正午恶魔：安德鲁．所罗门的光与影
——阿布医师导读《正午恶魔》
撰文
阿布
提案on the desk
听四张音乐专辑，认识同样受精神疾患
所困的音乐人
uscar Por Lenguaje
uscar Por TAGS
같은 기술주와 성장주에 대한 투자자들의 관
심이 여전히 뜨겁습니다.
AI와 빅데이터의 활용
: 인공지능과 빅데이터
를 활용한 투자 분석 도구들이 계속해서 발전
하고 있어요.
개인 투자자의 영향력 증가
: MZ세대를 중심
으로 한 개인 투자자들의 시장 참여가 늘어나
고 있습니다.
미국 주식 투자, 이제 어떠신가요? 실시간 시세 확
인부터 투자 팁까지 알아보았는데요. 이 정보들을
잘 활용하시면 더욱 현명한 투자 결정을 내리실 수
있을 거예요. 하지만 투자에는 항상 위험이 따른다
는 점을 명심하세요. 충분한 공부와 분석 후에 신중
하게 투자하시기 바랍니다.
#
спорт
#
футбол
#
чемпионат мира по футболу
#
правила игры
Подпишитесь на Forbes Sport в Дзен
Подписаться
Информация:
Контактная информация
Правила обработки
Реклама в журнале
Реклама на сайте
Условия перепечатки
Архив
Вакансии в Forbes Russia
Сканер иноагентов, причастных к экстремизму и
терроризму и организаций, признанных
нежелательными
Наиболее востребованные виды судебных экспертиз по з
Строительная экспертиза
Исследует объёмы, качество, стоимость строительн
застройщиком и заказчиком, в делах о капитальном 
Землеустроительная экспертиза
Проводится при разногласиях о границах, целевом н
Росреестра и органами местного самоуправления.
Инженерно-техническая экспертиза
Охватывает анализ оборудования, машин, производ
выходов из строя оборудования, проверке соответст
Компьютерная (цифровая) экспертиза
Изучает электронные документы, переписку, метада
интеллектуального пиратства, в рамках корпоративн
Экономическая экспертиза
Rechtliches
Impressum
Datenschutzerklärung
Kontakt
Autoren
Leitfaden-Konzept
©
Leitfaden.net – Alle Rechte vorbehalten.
------------------------
◆ Try it ◆
Look through the entries and return each line that has the word "экспертиза" in it.

◆ Your solution ◆
Строительная экспертиза
Землеустроительная экспертиза
Инженерно-техническая экспертиза
Компьютерная (цифровая) экспертиза
Экономическая экспертиза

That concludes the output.